Collected data:
————

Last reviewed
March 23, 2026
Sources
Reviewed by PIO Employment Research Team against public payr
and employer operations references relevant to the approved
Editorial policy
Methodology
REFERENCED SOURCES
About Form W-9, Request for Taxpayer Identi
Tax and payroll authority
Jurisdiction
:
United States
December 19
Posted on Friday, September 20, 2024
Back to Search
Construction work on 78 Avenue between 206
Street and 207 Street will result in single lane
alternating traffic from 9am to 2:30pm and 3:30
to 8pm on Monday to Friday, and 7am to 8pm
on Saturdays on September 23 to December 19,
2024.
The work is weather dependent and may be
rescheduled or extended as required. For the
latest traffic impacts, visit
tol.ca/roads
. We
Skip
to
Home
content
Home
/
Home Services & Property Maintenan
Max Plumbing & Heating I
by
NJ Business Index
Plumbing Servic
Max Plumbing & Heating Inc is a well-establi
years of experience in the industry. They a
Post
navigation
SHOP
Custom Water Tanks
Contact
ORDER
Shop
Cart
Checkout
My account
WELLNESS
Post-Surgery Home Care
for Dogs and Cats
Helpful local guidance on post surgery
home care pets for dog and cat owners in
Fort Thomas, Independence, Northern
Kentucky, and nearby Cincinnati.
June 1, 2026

————

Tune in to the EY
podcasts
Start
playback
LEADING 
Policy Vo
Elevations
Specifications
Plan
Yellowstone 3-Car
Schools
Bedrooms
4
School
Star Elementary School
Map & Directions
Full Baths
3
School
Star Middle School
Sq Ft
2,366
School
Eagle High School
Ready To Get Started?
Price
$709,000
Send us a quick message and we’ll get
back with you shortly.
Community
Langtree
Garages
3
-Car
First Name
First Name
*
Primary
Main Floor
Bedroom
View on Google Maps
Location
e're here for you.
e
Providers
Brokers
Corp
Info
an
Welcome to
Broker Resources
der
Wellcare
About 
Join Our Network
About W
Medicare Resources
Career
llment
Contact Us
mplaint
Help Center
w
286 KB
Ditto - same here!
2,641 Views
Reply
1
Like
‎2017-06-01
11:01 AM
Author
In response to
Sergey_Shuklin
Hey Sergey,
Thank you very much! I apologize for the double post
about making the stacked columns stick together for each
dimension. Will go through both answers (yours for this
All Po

————

Can you copy out, word for word, the lines from the one containing "Tune in to the EY" through the one containing "back with you shortly.", including both of those lines?

Tune in to the EY
podcasts
Start
playback
LEADING 
Policy Vo
Elevations
Specifications
Plan
Yellowstone 3-Car
Schools
Bedrooms
4
School
Star Elementary School
Map & Directions
Full Baths
3
School
Star Middle School
Sq Ft
2,366
School
Eagle High School
Ready To Get Started?
Price
$709,000
Send us a quick message and we’ll get
back with you shortly.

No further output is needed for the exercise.